UN demands monitoring as 74m people face famine

By Guardian Reporter , The Guardian
Published at 09:58 AM Apr 01 2024
UN humanitarian chief Martin Griffiths warned that Somalia was "at the door of famine" after being hit by four failed rainy seasons that has caused a devastating drought.
Photo: AFP
UN humanitarian chief Martin Griffiths warned that Somalia was "at the door of famine" after being hit by four failed rainy seasons that has caused a devastating drought.

UNITED Nations agencies are appealing for close monitoring of the drivers of food insecurity, including climate risks, and strengthening anticipatory action for disaster risk reduction as 74m people face famine in eastern Africa.

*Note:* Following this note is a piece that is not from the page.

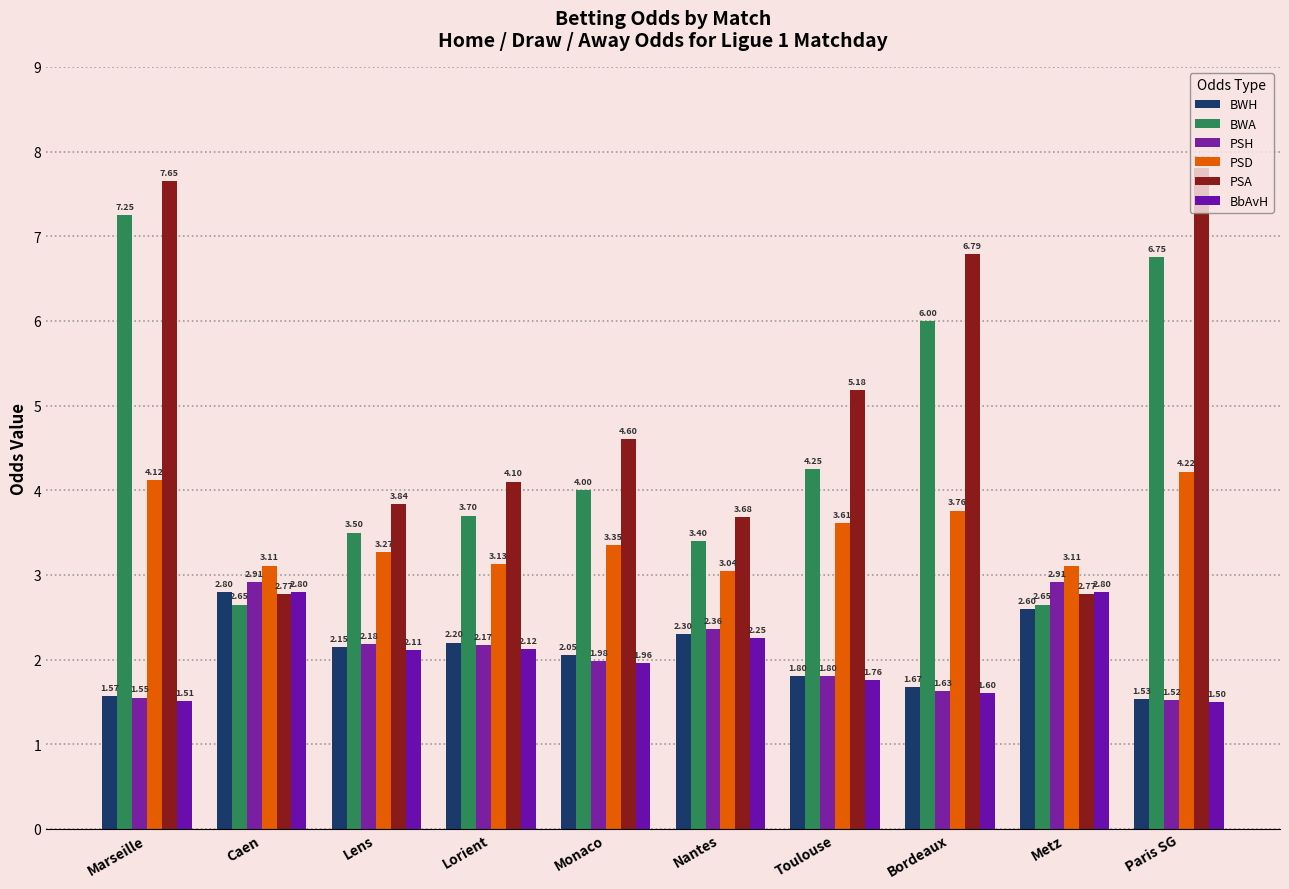

Is the value of BWA at Monaco greater than the value of PSA at Metz?

Yes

The United Nations Food and Agriculture Organisation (FAO) say in a new report compiled with various other international agencies that the number of food insecure people needing humanitarian assistance in the Greater Horn of Africa stood at 74m at the end of February.

In January, the number of food insecure people stood at 58.1m, with the FAO and humanitarian agencies, including the United Nations Children's Fund and the International Organization for Migration, attributing the surge to conflicts in different countries in the region, and adverse weather events.

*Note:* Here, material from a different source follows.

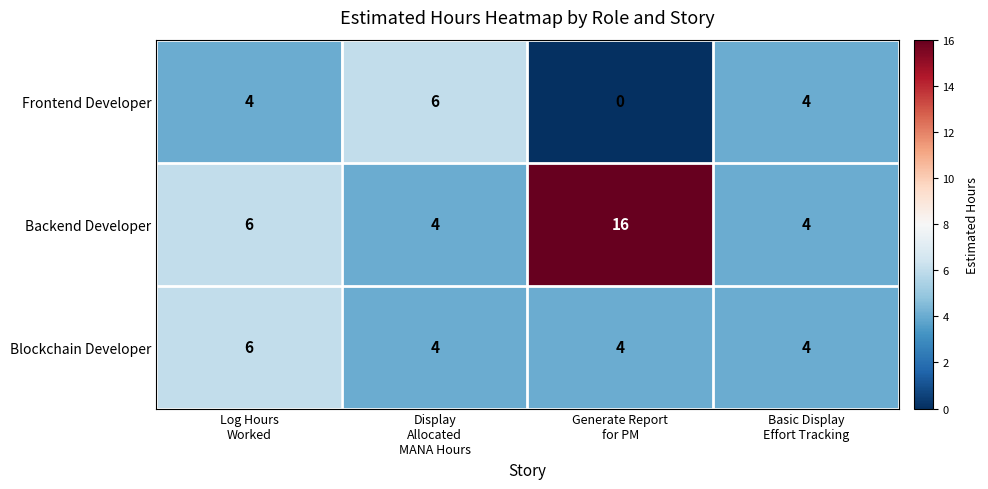

Count the number of categories in the chart.

4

The famine=threatened countries are Sudan, Ethiopia, Kenya, Djibouti and South Sudan, along with parts of the Democratic Republic of Congo and most of the Central African Republic, the report noted.

In Kenya over 1.5m people are food insecure, while in Sudan upwards of 17.7m face hunger, with South Sudan having 5.7m food insecure people, the report indicated.

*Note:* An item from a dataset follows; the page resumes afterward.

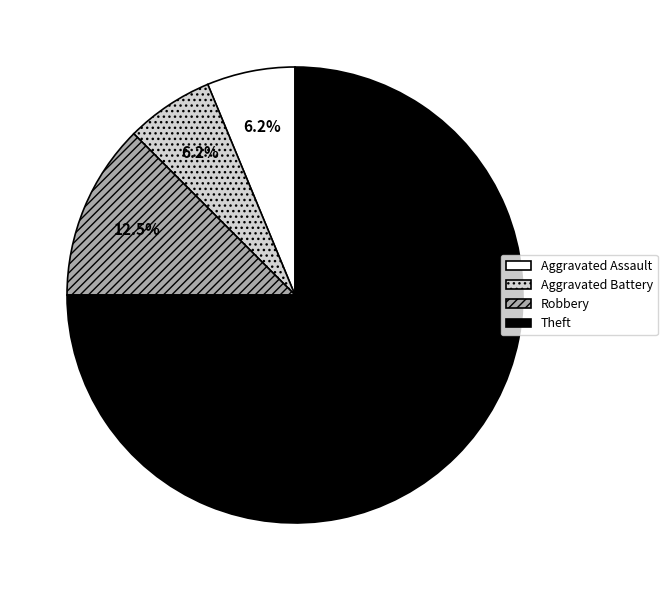

Do Robbery and Aggravated Assault together represent more than half of the pie?

No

Sudan's food crisis is set to deepen due to constrained food availability, interruptions in trade routes and markets, high commodity prices, livelihood disruptions, constrained humanitarian access and widespread displacement, the report said in its grim assessment.

The conflict in Sudan is having severe humanitarian implications, marked by a surge in refugee arrivals amid limited humanitarian funding for neighbouring countries like the Central African Republic, Chad, Egypt, Ethiopia and South Sudan.

"Even before the conflict, these countries were already grappling with other crises, including large numbers of displaced populations, conflict, political upheavals, hunger, and economic challenges," it highlighted.

The 2023 El Nino rains contributed to the rise in the number of people in need of humanitarian assistance in the region, with wetter-than-normal conditions forecasted over most parts of the region.

For Ethiopia, Kenya, Somalia, South Sudan, Uganda, Burundi, Rwanda and Tanzania, during the 2024 March-May rainfall season the situation may not improve, it added.